All these I have loved. But I haven’t often been surprised or entranced since discovering Angela Carter. And now comes Tangleweed and Brine. It’s marketed as a Young Adult book for readers aged 15+ (Sullivan is an award winning author in this category). This only proves the idiocy of the book world’s prevailing fish-or-fowl determination to categorise and constrain. I hope this book finds its way across the divide.

Thirteen traditional tales from Grimm and Perrault are retold from the viewpoint of the female characters. Karen Vaughan’s moody black and white illustrations capture the spirit of the stories: subversive and dark; aching with loss and longing and a backbeat of anger.

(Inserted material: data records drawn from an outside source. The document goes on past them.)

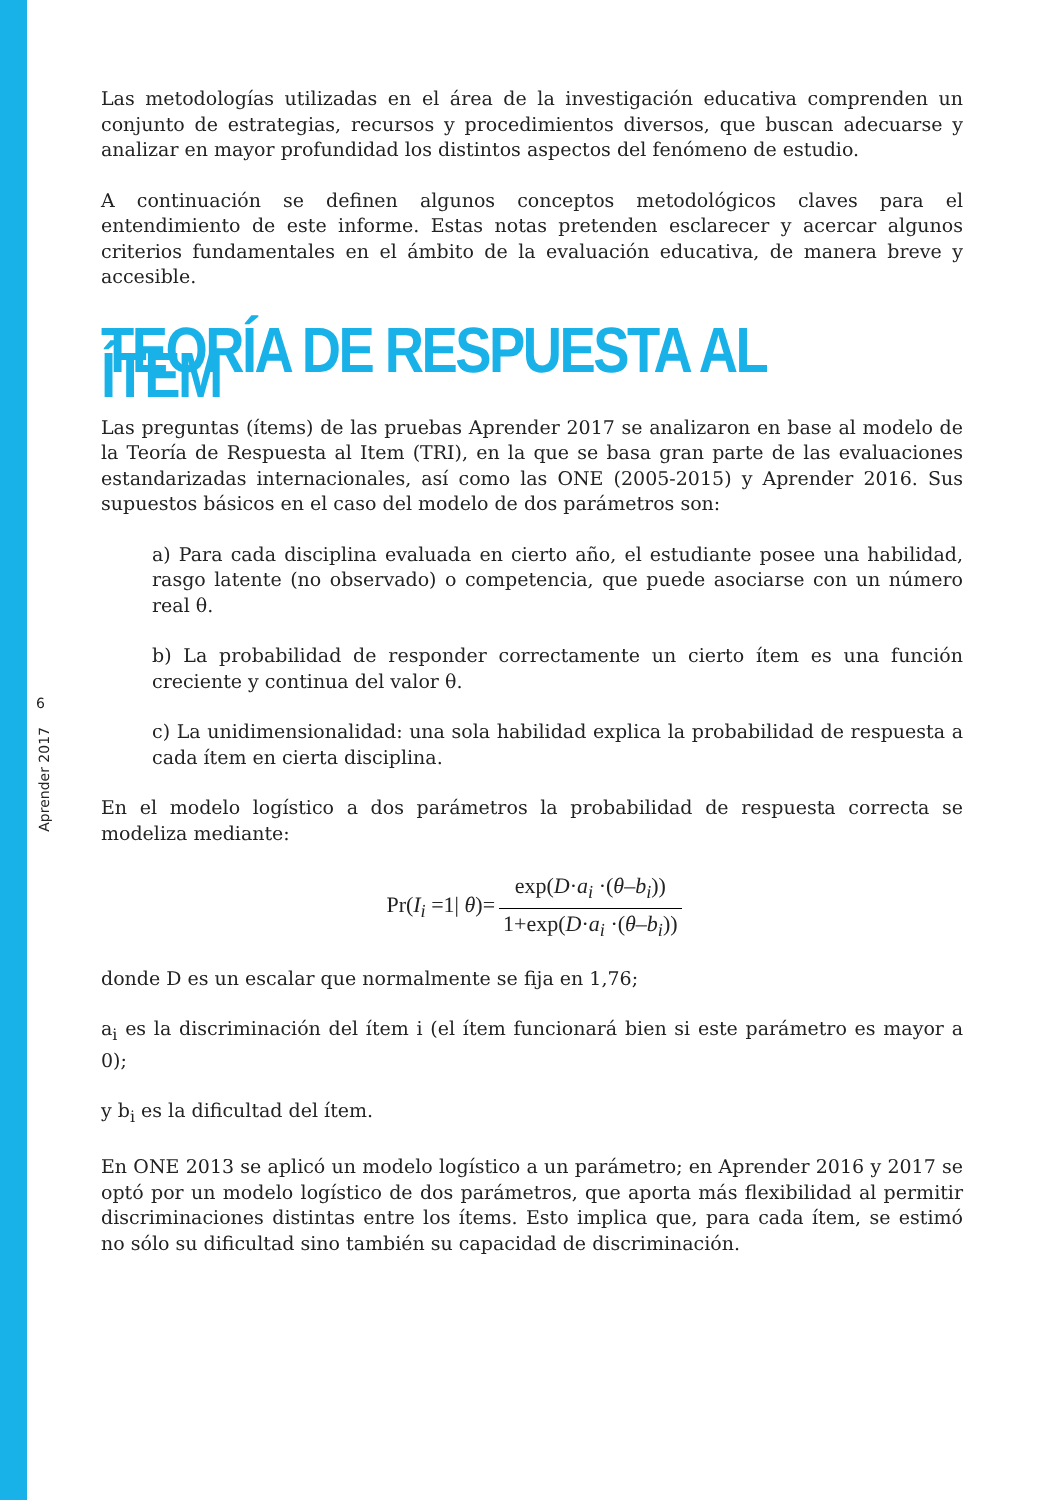6
Aprender 2017
Las metodologías utilizadas en el área de la investigación educativa comprenden un conjunto de estrategias, recursos y procedimientos diversos, que buscan adecuarse y analizar en mayor profundidad los distintos aspectos del fenómeno de estudio.
A continuación se definen algunos conceptos metodológicos claves para el entendimiento de este informe. Estas notas pretenden esclarecer y acercar algunos criterios fundamentales en el ámbito de la evaluación educativa, de manera breve y accesible.
TEORÍA DE RESPUESTA AL ÍTEM
Las preguntas (ítems) de las pruebas Aprender 2017 se analizaron en base al modelo de la Teoría de Respuesta al Item (TRI), en la que se basa gran parte de las evaluaciones estandarizadas internacionales, así como las ONE (2005-2015) y Aprender 2016. Sus supuestos básicos en el caso del modelo de dos parámetros son:
a) Para cada disciplina evaluada en cierto año, el estudiante posee una habilidad, rasgo latente (no observado) o competencia, que puede asociarse con un número real θ.
b) La probabilidad de responder correctamente un cierto ítem es una función creciente y continua del valor θ.
c) La unidimensionalidad: una sola habilidad explica la probabilidad de respuesta a cada ítem en cierta disciplina.
En el modelo logístico a dos parámetros la probabilidad de respuesta correcta se modeliza mediante:
| Pr( I<sub>i</sub> =1/ θ )= | exp( D · a<sub>i</sub> ·( θ – b<sub>i</sub>)) |
| | 1+exp( D · a<sub>i</sub> ·( θ – b<sub>i</sub>)) |
donde D es un escalar que normalmente se fija en 1,76;
a<sub>i</sub> es la discriminación del ítem i (el ítem funcionará bien si este parámetro es mayor a 0);
y b<sub>i</sub> es la dificultad del ítem.
En ONE 2013 se aplicó un modelo logístico a un parámetro; en Aprender 2016 y 2017 se optó por un modelo logístico de dos parámetros, que aporta más flexibilidad al permitir discriminaciones distintas entre los ítems. Esto implica que, para cada ítem, se estimó no sólo su dificultad sino también su capacidad de discriminación.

You were a friendless child, a barrel chested, sturdy little thing who played alone. Who looked up through the branches seeking nests, needing something kinder than human…

You grew up soft, but still you learned to hide it. Piece by piece. The world’s not built for soft and sturdy things. It likes its soft things small and white, defenceless. Princesses in castles. Maidens waiting for the perfect sword. You grew up soft, and piece by wounded piece you built a carapace around your body. Humans are peculiar little things.

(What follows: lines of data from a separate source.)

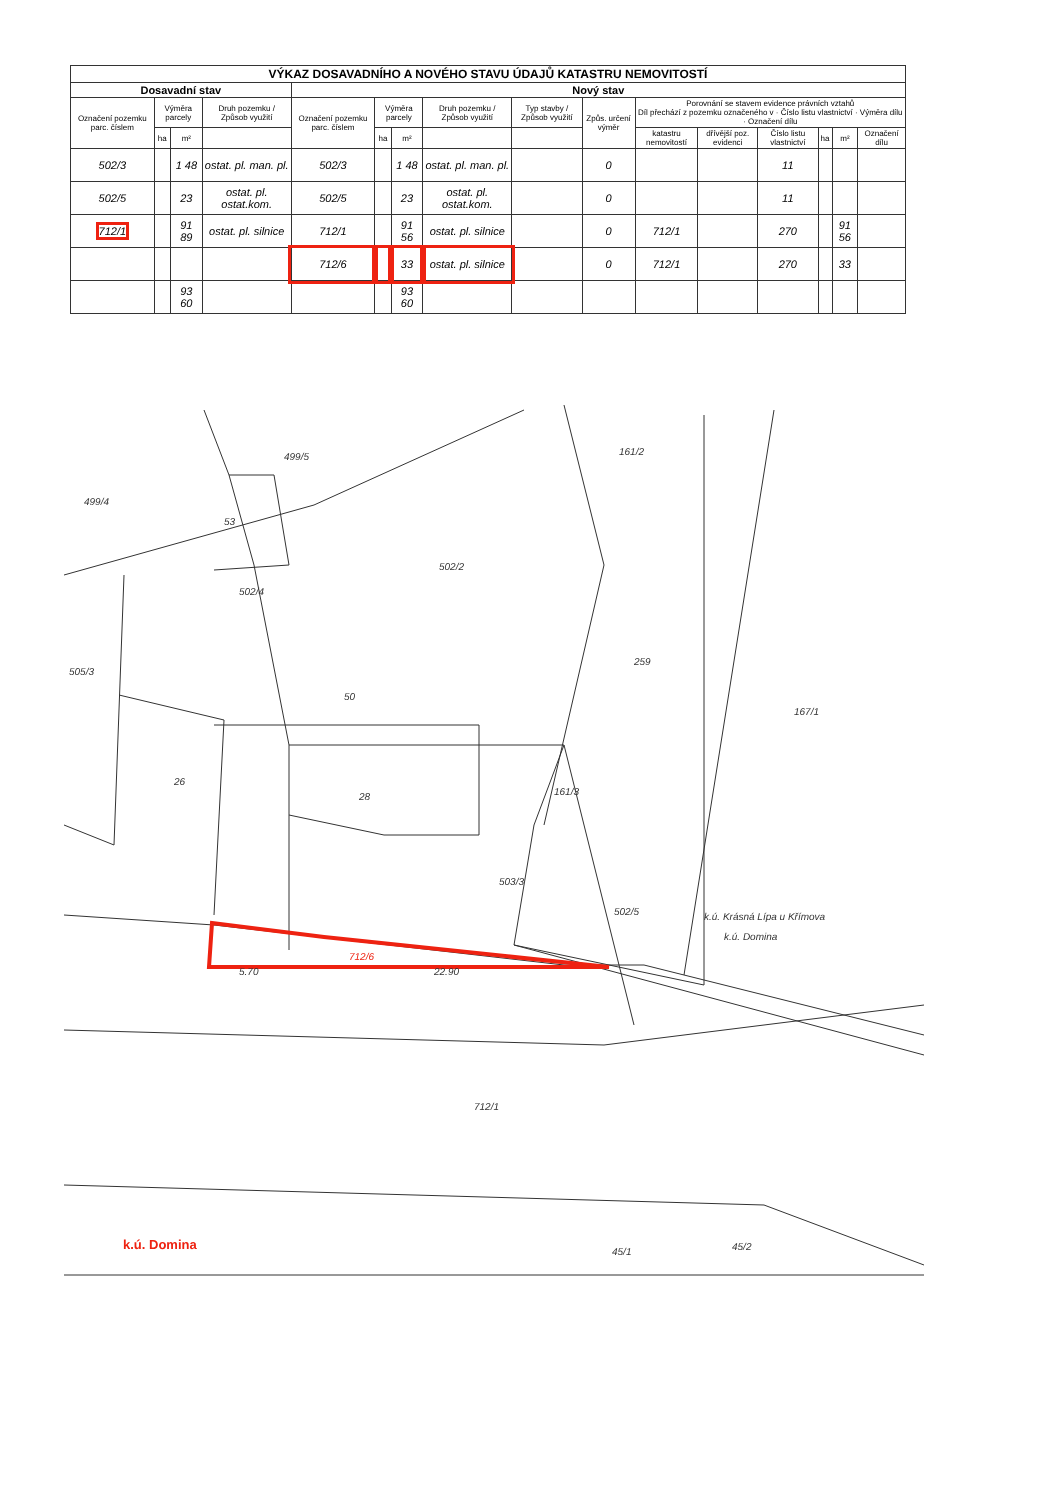| VÝKAZ DOSAVADNÍHO A NOVÉHO STAVU ÚDAJŮ KATASTRU NEMOVITOSTÍ | | | | | | | | | | | | | | | |
| --- | --- | --- | --- | --- | --- | --- | --- | --- | --- | --- | --- | --- | --- | --- | --- |
| Dosavadní stav | | | | Nový stav | | | | | | | | | | | |
| Označení pozemku parc. číslem | Výměra parcely | | Druh pozemku / Způsob využití | Označení pozemku parc. číslem | Výměra parcely | | Druh pozemku / Způsob využití | Typ stavby / Způsob využití | Způs. určení výměr | Porovnání se stavem evidence právních vztahů Díl přechází z pozemku označeného v · Číslo listu vlastnictví · Výměra dílu · Označení dílu | | | | | |
| | ha | m² | | | ha | m² | | | | katastru nemovitostí | dřívější poz. evidenci | Číslo listu vlastnictví | ha | m² | Označení dílu |
| 502/3 | | 1 48 | ostat. pl. man. pl. | 502/3 | | 1 48 | ostat. pl. man. pl. | | 0 | | | 11 | | | |
| 502/5 | | 23 | ostat. pl. ostat.kom. | 502/5 | | 23 | ostat. pl. ostat.kom. | | 0 | | | 11 | | | |
| 712/1 | | 91 89 | ostat. pl. silnice | 712/1 | | 91 56 | ostat. pl. silnice | | 0 | 712/1 | | 270 | | 91 56 | |
| | | | | 712/6 | | 33 | ostat. pl. silnice | | 0 | 712/1 | | 270 | | 33 | |
| | | 93 60 | | | | 93 60 | | | | | | | | | |
499/4
499/5
53
502/2
505/3
50
259
167/1
26
28
503/3
502/5
k.ú. Krásná Lípa u Křímova
k.ú. Domina
712/1
45/1
45/2
502/4
161/2
161/3
5.70
22.90
712/6
k.ú. Domina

Sullivan digs right down into the character’s heart and soul, bringing the shadows of personal history into the light and challenging the reader’s preconceptions. Sometimes, I didn’t even recognise the original story until it was almost over (a tip: don’t read the contents page, just dive in.) Tangleweed and Brine is a lyrical beauty of a book. Leave plenty of time to savour each story, to let it sink in, before tackling the next. Let the women who have so often been portrayed as the small, white defenceless things reveal their secret power and the determination to pull themselves free:

Sometimes love is something more like rage. It makes you fight. You feel the future, wide and bright around you, kicking in your gut as though a child. The night spreads wide and you have flown, you’ve flown. The shape of you impressed in attic cloth is all that’s left. You wonder how long it will take for them to notice. It is an idle thought. You don’t care.

- inspirational, poetic and beautiful, though maybe not a bedtime read.

Tangleweed and Brine is published by Little Island.